Page excerpt start

5. Experiments and Results

5.1. Experiment

In the experiment, offering the participant four selected missions for analysis was planned, as described in the previous section. To compare the ScoreMap to ROI algorithm to the expert, but also to evaluate the impact on the detection of image labelling by the ScoreMap to ROI algorithm, the participant was offered two non-labelled and two labelled missions for analysis. Each participant received a different combination of labelled and non-labelled missions. During the mission processing, all the activities of the participant were recorded, i.e., the processing time of each image and location of the proposal where the participant assumes that a person is.

For purposes of the research, a special web-based application for comparing the success of detection of participants against the image-processing algorithm as well as evaluating algorithm efficiency was developed. The core applications are based on Python, Django Rest Framework, and React JavaScript. The application can be accessed at URL: http://34.65.81.113/ or at the website: http://ipsar.fesb.unist.hr/HERIDAL%20database.html

When the participant logs in to the system, a list of missions is displayed on the screen, as shown in Figure 8. Here the participant can view brief instructions on how to complete this survey and to select the mission to be analyzed. Labelled and non-labelled missions are marked differently.

Each mission contained 40–50 pictures and 3–5 pictures with people. The list of images is located on the left side of the screen, as in Figure 9. The image currently being processed is highlighted. The participant can return to any image at any time. The largest part of the screen is occupied by the image on which the current inspections are performed. On the right side is a list of proposals selected with the assumption that a person is in it. At the top of the screen are controls for zoom, so the participant can view suspicious parts of the image in detail. Selecting (tagging) possible areas with persons is done with a double-click. If the participant assumes that a selection is wrong, he or she can delete it. Images where the selection has been done receive a special tag so that the participant can return to it at any time and make an additional check. When the mission inspection has been completed, the results as well as all the time needed to analyze every single image are stored in the database for later analyses.

Figure 10 presents an image of a labelled mission with the region proposals in which the ScoreMap to ROI algorithm estimated that a person was located.

5.2. Results

The research involved 48 respondents. Each participant inspected two missions with the support of the ScoreMap to ROI algorithm, and two missions without support.

To capture the central tendency of the data (precision, recall, and time needed to inspect the image) a mean value and median of one were used. The mean value was calculated after removing outliers—observations that lie outside of the interval

[Q 1 - \frac{3}{2} (Q 3 - Q 1), Q 3 - \frac{3}{2} (Q 3 - Q 1)],

(4)

Page excerpt end

*Exercise set:*
1. Copy the passage of the detection-experiment excerpt starting with "The research involved" and going on through "missions without support.".
2. According to the detection-experiment excerpt, why was each participant given two labelled and two non-labelled missions?
3. Resume the detection-experiment excerpt from the point where it stops.

Given data start

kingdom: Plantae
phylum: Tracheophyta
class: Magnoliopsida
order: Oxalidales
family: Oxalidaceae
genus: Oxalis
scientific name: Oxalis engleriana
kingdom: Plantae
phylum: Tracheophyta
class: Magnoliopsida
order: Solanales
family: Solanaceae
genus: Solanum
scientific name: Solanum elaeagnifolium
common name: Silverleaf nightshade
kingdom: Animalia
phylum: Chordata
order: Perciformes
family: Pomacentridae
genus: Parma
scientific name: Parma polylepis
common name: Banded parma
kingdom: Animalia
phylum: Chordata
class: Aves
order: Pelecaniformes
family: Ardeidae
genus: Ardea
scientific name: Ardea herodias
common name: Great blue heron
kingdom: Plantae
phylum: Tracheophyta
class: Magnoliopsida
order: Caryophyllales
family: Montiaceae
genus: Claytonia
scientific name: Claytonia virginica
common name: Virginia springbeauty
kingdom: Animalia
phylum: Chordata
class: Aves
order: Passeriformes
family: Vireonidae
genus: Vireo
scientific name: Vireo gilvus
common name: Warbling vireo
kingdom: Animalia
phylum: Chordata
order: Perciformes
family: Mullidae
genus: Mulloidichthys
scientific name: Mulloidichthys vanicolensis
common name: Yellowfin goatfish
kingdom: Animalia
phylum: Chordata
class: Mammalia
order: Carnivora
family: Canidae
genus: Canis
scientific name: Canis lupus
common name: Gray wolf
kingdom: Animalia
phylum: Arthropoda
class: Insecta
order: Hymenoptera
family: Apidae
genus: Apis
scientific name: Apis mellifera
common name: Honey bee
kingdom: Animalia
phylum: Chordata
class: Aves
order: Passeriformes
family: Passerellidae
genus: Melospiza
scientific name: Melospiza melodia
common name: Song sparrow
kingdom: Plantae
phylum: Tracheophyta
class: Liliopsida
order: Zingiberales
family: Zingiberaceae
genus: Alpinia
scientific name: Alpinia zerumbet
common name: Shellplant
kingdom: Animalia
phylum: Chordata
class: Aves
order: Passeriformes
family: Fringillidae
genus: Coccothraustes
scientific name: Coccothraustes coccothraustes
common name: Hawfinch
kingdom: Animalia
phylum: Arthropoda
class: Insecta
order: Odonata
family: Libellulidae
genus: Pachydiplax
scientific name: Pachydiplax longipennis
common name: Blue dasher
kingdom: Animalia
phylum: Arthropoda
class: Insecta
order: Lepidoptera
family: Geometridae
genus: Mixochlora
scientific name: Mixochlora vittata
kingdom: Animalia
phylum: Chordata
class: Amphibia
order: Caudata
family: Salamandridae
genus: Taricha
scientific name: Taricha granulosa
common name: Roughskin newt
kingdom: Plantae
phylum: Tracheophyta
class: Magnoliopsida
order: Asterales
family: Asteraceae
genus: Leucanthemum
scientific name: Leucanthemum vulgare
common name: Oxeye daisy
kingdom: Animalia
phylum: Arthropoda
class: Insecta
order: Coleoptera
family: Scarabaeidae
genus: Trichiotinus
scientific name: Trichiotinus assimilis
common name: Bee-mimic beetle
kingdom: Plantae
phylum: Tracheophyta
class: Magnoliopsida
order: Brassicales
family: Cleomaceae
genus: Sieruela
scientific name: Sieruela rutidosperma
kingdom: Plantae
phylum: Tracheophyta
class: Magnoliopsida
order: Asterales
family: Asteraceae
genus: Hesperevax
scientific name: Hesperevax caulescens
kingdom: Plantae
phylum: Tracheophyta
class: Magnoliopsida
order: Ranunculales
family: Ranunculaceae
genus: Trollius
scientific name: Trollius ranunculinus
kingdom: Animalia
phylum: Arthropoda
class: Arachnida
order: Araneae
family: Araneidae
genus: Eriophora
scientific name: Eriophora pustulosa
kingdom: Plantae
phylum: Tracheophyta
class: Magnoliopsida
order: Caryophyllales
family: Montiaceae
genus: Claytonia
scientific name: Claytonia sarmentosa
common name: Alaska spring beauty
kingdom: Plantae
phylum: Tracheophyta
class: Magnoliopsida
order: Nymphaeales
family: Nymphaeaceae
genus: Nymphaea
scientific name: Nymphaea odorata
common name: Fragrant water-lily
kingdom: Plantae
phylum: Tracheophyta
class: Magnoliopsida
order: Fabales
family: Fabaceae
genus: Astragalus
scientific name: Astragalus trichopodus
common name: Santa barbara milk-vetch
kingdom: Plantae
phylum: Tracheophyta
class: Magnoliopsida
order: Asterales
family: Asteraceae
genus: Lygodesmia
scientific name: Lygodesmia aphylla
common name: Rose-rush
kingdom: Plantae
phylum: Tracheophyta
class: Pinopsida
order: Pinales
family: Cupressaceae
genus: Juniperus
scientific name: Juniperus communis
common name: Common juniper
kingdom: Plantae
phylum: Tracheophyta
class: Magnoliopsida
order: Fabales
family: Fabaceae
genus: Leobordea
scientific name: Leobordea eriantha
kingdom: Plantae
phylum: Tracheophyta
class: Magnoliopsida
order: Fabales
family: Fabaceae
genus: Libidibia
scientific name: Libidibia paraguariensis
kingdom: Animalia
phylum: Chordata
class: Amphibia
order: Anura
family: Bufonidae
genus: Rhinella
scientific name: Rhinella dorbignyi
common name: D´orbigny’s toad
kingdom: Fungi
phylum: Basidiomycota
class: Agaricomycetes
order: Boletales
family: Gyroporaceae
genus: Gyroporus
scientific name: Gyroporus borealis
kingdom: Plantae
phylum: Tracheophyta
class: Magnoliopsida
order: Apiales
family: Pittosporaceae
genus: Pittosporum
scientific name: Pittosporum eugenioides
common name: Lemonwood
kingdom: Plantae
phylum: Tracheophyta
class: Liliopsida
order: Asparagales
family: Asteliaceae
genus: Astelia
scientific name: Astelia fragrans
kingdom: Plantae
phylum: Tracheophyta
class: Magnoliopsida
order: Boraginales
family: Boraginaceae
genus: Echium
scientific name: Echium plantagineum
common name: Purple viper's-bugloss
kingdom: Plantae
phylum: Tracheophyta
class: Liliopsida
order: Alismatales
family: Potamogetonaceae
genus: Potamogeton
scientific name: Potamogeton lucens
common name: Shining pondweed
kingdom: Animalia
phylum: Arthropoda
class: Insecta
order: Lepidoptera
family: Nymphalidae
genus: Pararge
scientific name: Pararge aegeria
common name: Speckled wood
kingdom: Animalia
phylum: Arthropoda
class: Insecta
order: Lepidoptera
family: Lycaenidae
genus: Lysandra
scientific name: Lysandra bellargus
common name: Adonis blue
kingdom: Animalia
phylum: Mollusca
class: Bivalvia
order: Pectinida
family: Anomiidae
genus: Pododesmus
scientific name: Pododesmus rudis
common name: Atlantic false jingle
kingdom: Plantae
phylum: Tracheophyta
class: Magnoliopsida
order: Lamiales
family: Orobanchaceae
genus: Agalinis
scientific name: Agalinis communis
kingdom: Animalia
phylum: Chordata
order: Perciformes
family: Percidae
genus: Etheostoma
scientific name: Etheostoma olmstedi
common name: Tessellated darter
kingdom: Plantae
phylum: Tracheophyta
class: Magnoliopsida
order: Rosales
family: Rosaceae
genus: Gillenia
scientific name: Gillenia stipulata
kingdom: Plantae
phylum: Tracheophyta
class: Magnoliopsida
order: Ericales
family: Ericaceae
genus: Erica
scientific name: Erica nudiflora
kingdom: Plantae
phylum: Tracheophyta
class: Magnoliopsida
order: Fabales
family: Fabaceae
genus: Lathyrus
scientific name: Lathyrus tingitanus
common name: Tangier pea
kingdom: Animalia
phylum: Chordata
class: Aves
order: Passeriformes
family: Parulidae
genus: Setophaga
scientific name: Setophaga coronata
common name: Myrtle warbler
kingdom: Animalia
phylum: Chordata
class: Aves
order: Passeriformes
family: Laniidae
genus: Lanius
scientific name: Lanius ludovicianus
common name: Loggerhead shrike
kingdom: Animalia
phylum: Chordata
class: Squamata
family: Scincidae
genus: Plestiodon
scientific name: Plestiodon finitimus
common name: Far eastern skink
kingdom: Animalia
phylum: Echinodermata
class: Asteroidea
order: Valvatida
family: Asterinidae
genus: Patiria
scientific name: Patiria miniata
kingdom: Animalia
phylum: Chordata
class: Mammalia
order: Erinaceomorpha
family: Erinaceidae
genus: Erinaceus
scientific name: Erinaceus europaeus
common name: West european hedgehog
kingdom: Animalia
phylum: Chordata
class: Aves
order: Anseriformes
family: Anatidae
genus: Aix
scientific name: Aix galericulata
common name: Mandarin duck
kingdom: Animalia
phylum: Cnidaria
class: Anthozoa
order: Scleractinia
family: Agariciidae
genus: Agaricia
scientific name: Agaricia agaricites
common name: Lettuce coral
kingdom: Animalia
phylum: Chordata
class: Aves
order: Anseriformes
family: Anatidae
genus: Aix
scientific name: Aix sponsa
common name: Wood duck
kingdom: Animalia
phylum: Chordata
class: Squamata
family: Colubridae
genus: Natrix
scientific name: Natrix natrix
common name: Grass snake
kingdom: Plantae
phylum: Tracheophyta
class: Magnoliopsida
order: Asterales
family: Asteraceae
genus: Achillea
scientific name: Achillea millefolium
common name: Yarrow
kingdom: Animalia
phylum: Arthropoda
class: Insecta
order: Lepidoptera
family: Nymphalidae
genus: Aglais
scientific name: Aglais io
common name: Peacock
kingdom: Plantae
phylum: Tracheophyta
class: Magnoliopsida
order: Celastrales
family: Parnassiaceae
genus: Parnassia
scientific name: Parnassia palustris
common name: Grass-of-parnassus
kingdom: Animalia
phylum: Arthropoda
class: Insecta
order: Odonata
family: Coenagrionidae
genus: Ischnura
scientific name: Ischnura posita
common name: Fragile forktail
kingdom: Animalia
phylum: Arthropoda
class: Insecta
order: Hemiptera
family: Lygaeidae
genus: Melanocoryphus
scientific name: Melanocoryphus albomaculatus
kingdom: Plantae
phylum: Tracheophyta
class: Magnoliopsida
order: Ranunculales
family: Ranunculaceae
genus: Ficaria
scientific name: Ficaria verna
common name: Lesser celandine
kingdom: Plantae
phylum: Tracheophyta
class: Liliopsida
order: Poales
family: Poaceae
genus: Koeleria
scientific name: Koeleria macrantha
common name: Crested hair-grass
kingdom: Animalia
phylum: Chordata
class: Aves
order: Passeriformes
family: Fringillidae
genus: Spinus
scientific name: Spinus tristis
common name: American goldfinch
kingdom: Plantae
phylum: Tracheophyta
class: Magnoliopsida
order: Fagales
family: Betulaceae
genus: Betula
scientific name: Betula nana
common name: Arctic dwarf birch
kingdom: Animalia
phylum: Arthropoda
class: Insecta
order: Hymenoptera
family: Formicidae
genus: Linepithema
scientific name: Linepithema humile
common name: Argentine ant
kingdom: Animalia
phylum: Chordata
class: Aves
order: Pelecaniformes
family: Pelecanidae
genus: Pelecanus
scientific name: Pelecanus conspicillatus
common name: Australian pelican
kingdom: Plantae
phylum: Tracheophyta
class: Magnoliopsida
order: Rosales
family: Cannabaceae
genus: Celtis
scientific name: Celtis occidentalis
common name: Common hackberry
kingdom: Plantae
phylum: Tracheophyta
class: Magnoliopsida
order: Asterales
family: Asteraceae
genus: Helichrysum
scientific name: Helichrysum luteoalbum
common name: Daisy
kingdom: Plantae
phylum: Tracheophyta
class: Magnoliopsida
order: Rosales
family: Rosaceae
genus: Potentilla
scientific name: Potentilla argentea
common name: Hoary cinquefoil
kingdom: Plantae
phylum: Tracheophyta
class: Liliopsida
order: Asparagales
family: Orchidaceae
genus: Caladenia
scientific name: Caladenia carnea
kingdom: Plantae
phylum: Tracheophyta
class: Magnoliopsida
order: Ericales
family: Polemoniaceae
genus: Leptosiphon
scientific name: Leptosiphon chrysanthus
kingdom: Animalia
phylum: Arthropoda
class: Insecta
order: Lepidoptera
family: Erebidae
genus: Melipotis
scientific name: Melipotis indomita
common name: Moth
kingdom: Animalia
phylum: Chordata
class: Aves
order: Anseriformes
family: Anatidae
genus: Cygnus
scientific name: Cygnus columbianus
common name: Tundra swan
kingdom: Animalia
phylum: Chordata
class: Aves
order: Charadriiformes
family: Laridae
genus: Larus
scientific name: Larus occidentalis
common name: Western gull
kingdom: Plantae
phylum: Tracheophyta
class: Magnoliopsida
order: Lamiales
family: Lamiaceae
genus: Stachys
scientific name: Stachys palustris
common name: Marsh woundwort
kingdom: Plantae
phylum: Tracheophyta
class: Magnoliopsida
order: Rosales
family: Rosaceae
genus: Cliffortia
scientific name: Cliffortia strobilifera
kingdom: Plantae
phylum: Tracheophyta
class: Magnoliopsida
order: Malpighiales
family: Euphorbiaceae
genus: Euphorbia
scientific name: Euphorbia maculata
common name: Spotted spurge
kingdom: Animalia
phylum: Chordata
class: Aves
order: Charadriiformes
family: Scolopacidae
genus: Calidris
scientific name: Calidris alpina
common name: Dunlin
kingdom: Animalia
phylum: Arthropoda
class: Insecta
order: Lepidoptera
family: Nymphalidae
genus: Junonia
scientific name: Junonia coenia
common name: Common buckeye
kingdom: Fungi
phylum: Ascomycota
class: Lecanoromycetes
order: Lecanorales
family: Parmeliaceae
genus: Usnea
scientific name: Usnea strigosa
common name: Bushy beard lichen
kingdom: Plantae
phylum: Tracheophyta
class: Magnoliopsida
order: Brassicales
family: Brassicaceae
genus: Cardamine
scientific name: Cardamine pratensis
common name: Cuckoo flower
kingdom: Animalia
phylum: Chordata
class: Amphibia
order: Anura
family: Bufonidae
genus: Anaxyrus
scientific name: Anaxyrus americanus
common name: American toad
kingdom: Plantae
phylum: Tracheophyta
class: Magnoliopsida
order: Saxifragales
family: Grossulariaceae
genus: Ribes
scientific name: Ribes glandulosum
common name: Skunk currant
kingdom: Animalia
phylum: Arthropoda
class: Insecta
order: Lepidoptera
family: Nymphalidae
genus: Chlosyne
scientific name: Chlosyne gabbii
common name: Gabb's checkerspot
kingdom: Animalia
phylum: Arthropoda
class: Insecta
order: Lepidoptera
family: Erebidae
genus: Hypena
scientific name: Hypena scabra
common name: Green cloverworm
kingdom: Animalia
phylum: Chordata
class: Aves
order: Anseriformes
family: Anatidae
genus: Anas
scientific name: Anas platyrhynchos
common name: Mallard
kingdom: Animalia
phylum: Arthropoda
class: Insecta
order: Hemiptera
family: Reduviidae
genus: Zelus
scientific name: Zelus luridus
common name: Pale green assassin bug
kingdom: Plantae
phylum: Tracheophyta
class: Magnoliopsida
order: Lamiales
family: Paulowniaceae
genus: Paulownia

Given data end

*The responses:*
1.
The research involved 48 respondents. Each participant inspected two missions with the support of the ScoreMap to ROI algorithm, and two missions without support.

2. The split let the researchers compare the ScoreMap to ROI algorithm with the expert. It also let them evaluate how labelling images with the algorithm affected detection.

3.
where Q1 stands for lower quartile 2 and Q3 stands upper quartile 3 of the sample—from the sample since some data were significantly smaller than we expected (maybe some individuals were not dedicated enough to inspect the images with care). The 95% confidence interval for the mean value (calculated without outliers) is

[M - t \frac{s}{n}, M + t \frac{s}{n}]

(5)

where M is mean value, s is standard deviation, n is sample length, and t is the 97.5% quantile of the Student’s t-distribution with n − 1 degree of freedom. The percentage of correct inspection (recognition of people) is denoted with p, and the 95% confidence interval is

[p - z \sqrt{\frac{p (1 - p)}{n}}, p + z \sqrt{\frac{p (1 - p)}{n}}]

(6)

where z = 1.96 is the 97.5% quantile of the standard normal distribution.

After statistical data pre-processing, the analyses were carried out. We adopted two well-known measurements to properly evaluate the separate stages and the overall detection model: Recall and Precision.

Recall = \frac{TP}{TP + FN}, Precision = \frac{TP}{TP + FP}

(7)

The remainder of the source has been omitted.